Start of TASK INPUTS

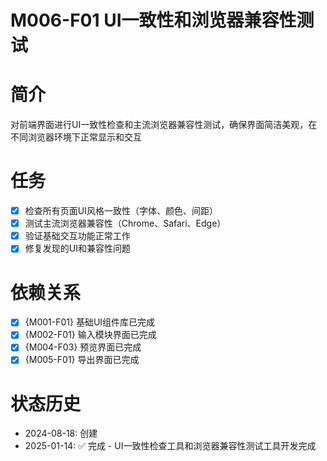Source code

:# M006-F01 UI一致性和浏览器兼容性测试

# 简介
对前端界面进行UI一致性检查和主流浏览器兼容性测试，确保界面简洁美观，在不同浏览器环境下正常显示和交互

# 任务
- [x] 检查所有页面UI风格一致性（字体、颜色、间距）
- [x] 测试主流浏览器兼容性（Chrome、Safari、Edge）
- [x] 验证基础交互功能正常工作
- [x] 修复发现的UI和兼容性问题

# 依赖关系
- [x] {M001-F01} 基础UI组件库已完成
- [x] {M002-F01} 输入模块界面已完成
- [x] {M004-F03} 预览界面已完成
- [x] {M005-F01} 导出界面已完成

# 状态历史
- 2024-08-18: 创建
- 2025-01-14: ✅ 完成 - UI一致性检查工具和浏览器兼容性测试工具开发完成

End of TASK INPUTS

● **TASK PROMPT**: Would you print the material exactly once more, without any of its pictures?

● **SOLUTION**:
Source code

:# M006-F01 UI一致性和浏览器兼容性测试

# 简介
对前端界面进行UI一致性检查和主流浏览器兼容性测试，确保界面简洁美观，在不同浏览器环境下正常显示和交互

# 任务
- [x] 检查所有页面UI风格一致性（字体、颜色、间距）
- [x] 测试主流浏览器兼容性（Chrome、Safari、Edge）
- [x] 验证基础交互功能正常工作
- [x] 修复发现的UI和兼容性问题

# 依赖关系
- [x] {M001-F01} 基础UI组件库已完成
- [x] {M002-F01} 输入模块界面已完成
- [x] {M004-F03} 预览界面已完成
- [x] {M005-F01} 导出界面已完成

# 状态历史
- 2024-08-18: 创建
- 2025-01-14: ✅ 完成 - UI一致性检查工具和浏览器兼容性测试工具开发完成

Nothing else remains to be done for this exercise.